Now, this one interests me a lot too, but I haven't gone in deep yet. I've only listened to *Cantus* and sampled little bits of the cello works disc. I really want to listen to his operas, though. Anyone that was a colleague of Fischer-Dieskau is probably on a good path, anyway


----------



## Guest

I attended the US premiere of his opera _Lear_ in 1981--it was a devastating (in a good way...) experience! I like just about everything I've heard by him. His solo and chamber pieces make extreme demands on the musicians, but they are still listenable.


----------



## Guest

Currently listening to Melusine. Wow! What a composer!


----------



## Guest

Listening to his setting of King Lear today. Devastating indeed.


----------



## Guest

arcaneholocaust said:


> Listening to his setting of King Lear today. Devastating indeed.


It needs to be experienced live for the full effect. I recall the tiny handful of players in the orchestra pit who didn't play during the thunder storm scene ("Blow winds, and crack thy cheeks") had their ears covered to protect them from the frightful din! On the other end of the emotional and melodic spectrum, I think the music that accompanies Lear as he carries the body of Cordelia on stage is so haunting, as is the bass flute solo during one of the "Poor Tom" scenes. It's just a masterful piece.

Funny story. When I attended the premiere, the elderly woman next to me struck up a conversation before it began and said, "I didn't know that Verdi had made King Lear into an opera." Oh boy, was she in for a shock! I explained to her that it was by a contemporary German composer, Aribert Reimann, and he wasn't exactly Verdi.

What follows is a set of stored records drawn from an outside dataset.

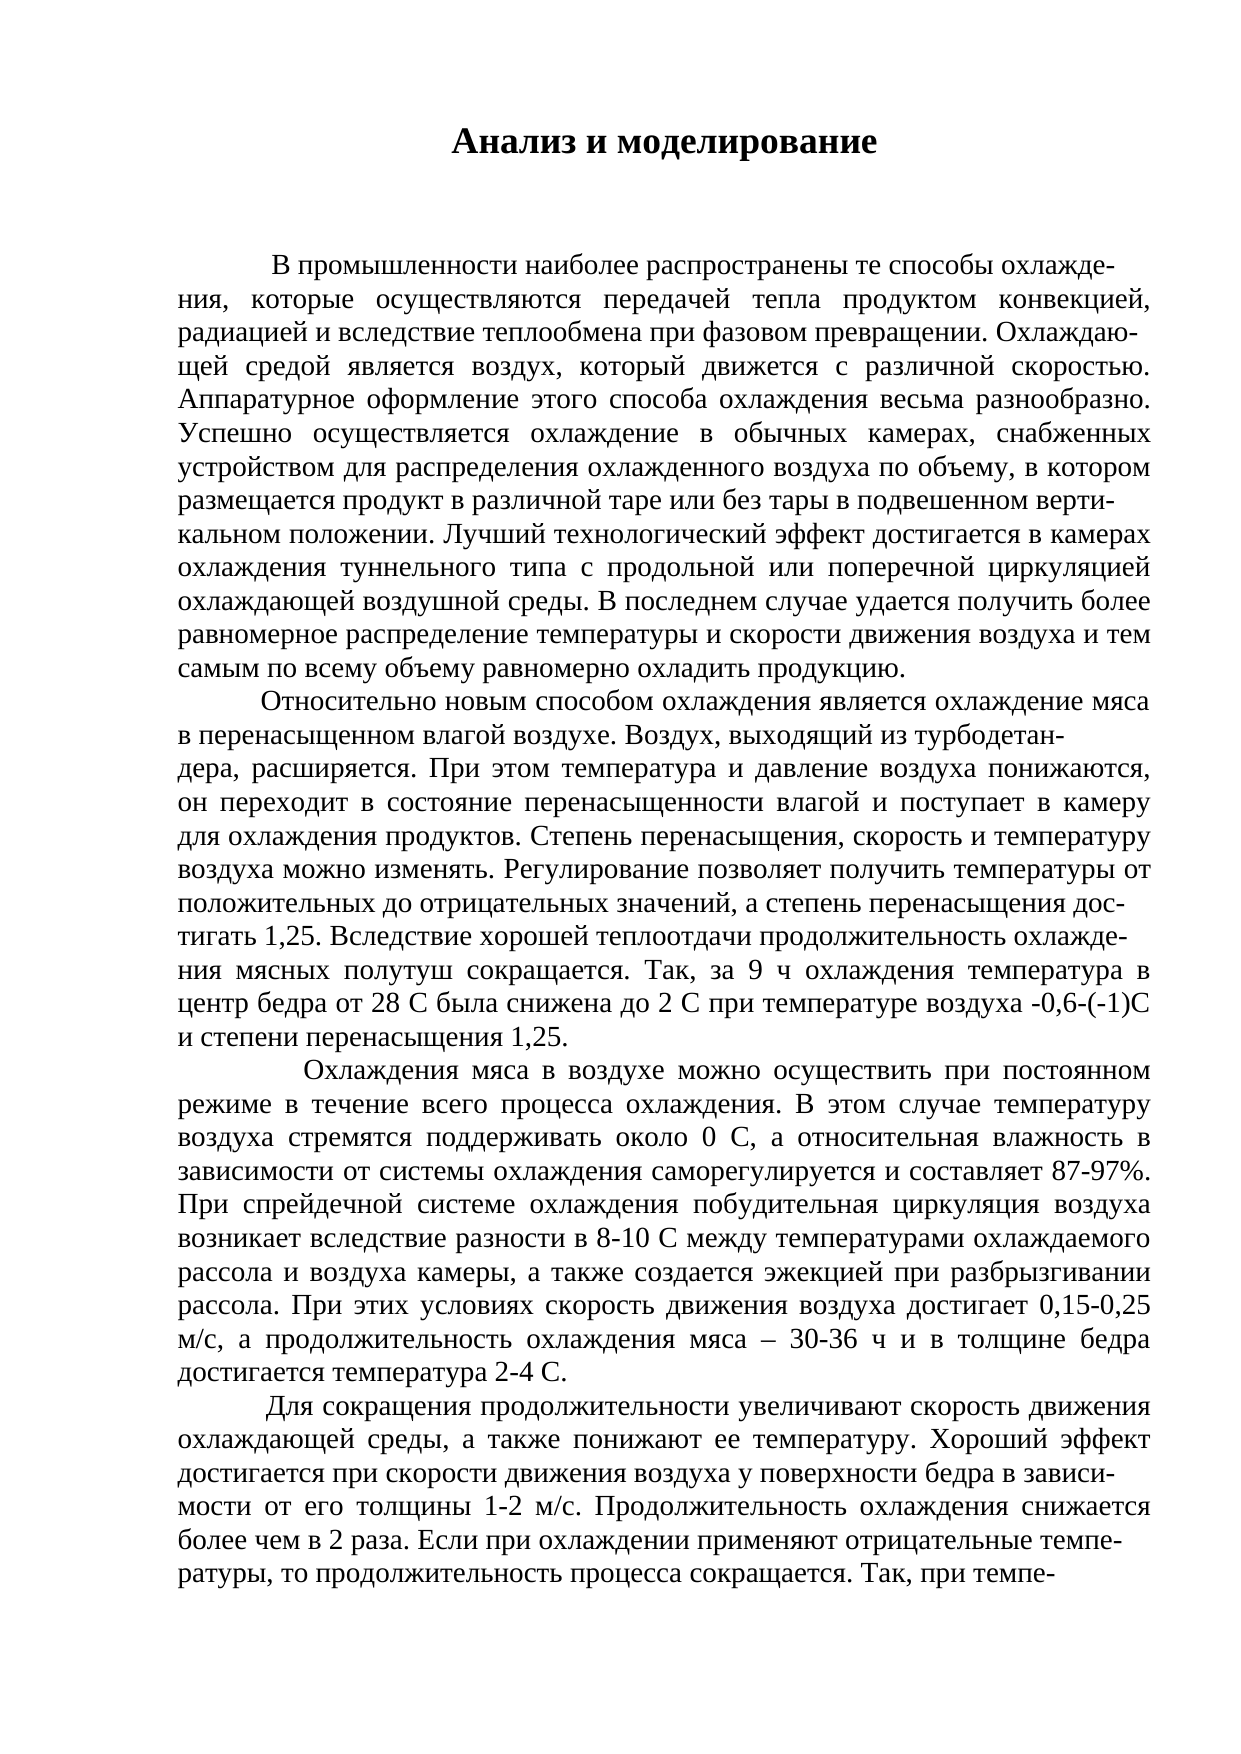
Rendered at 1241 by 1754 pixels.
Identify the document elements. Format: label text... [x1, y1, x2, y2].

text дера, расширяется. При этом температура и давление воздуха понижаются, он переходит в состояние перенасыщенности влагой и поступает в камеру для охлаждения продуктов. Степень перенасыщения, скорость и температуру воздуха можно изменять. Регулирование позволяет получить температуры от положительных до отрицательных значений, а степень перенасыщения дос- [177, 751, 1152, 918]
text ния мясных полутуш сокращается. Так, за 9 ч охлаждения температура в центр бедра от 28 С была снижена до 2 С при температуре воздуха -0,6-(-1)С и степени перенасыщения 1,25. [177, 952, 1152, 1052]
text ния, которые осуществляются передачей тепла продуктом конвекцией, радиацией и вследствие теплообмена при фазовом превращении. Охлаждаю- [177, 281, 1152, 348]
text В промышленности наиболее распространены те способы охлажде- [177, 247, 1152, 281]
text тигать 1,25. Вследствие хорошей теплоотдачи продолжительность охлажде- [177, 918, 1152, 952]
text Анализ и моделирование [177, 118, 1152, 161]
text Охлаждения мяса в воздухе можно осуществить при постоянном режиме в течение всего процесса охлаждения. В этом случае температуру воздуха стремятся поддерживать около 0 С, а относительная влажность в зависимости от системы охлаждения саморегулируется и составляет 87-97%. При спрейдечной системе охлаждения побудительная циркуляция воздуха возникает вследствие разности в 8-10 С между температурами охлаждаемого рассола и воздуха камеры, а также создается эжекцией при разбрызгивании рассола. При этих условиях скорость движения воздуха достигает 0,15-0,25 м/с, а продолжительность охлаждения мяса – 30-36 ч и в толщине бедра достигается температура 2-4 С. [177, 1052, 1152, 1388]
text Относительно новым способом охлаждения является охлаждение мяса в перенасыщенном влагой воздухе. Воздух, выходящий из турбодетан- [177, 683, 1152, 751]
text кальном положении. Лучший технологический эффект достигается в камерах охлаждения туннельного типа с продольной или поперечной циркуляцией охлаждающей воздушной среды. В последнем случае удается получить более равномерное распределение температуры и скорости движения воздуха и тем самым по всему объему равномерно охладить продукцию. [177, 516, 1152, 683]
text ратуры, то продолжительность процесса сокращается. Так, при темпе- [177, 1556, 1152, 1589]
text Для сокращения продолжительности увеличивают скорость движения охлаждающей среды, а также понижают ее температуру. Хороший эффект достигается при скорости движения воздуха у поверхности бедра в зависи- [177, 1388, 1152, 1488]
text мости от его толщины 1-2 м/с. Продолжительность охлаждения снижается более чем в 2 раза. Если при охлаждении применяют отрицательные темпе- [177, 1488, 1152, 1556]
text щей средой является воздух, который движется с различной скоростью. Аппаратурное оформление этого способа охлаждения весьма разнообразно. Успешно осуществляется охлаждение в обычных камерах, снабженных устройством для распределения охлажденного воздуха по объему, в котором размещается продукт в различной таре или без тары в подвешенном верти- [177, 348, 1152, 516]
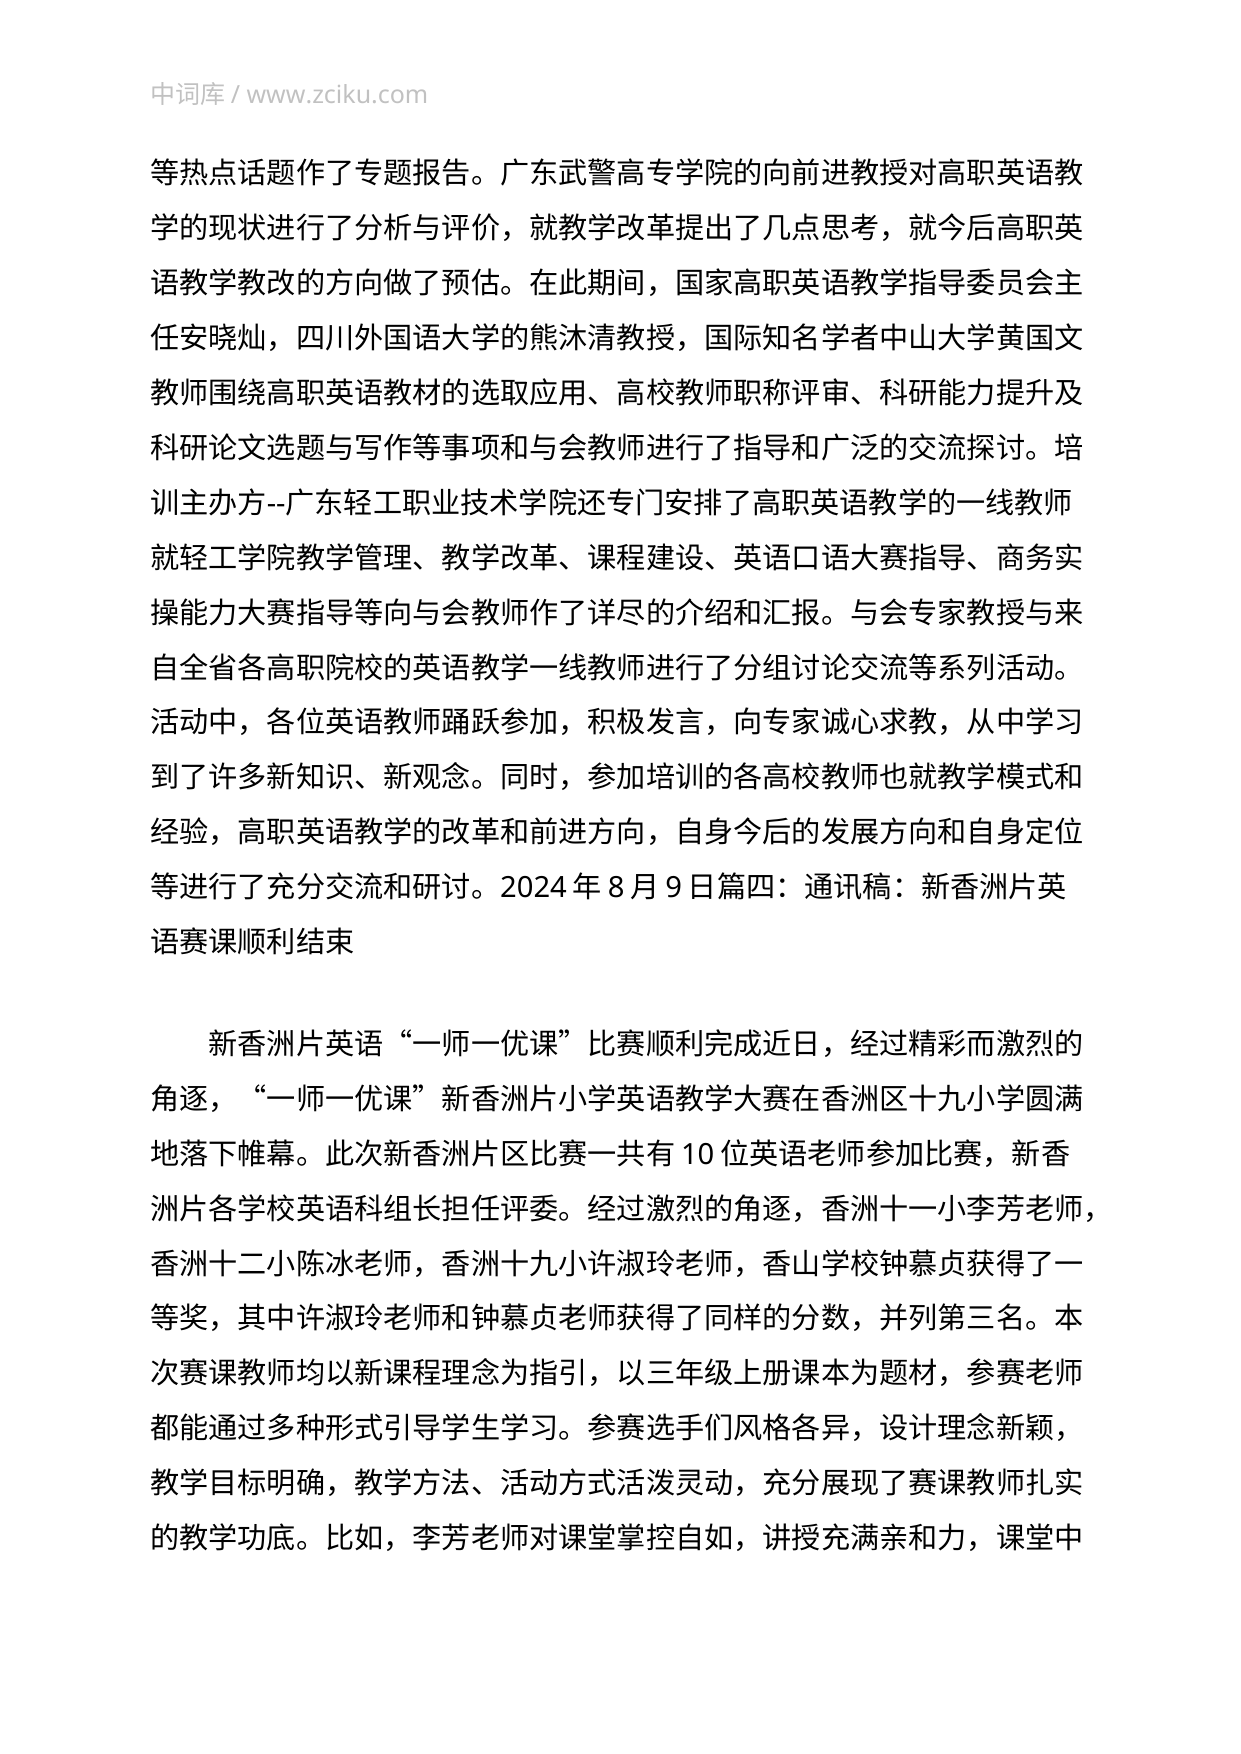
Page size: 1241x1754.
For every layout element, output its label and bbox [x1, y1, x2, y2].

text [150, 150, 1090, 961]
text [150, 1021, 1090, 1557]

At intermission, she was almost too stunned to speak!


----------



## cjvinthechair

Two fine pieces - John 3, 16 for a cappella choir 



..and the Wolkenloses Christfest (here with Fischer-Dieskau)


----------



## Guest

Just ordered the recording of _Das Schloss_. Really wasn't ready to make the purchase till next week, money-wise, but I'd never seen a seller offer it for a reasonable price before, and there was "Only One Left In Stock"...


----------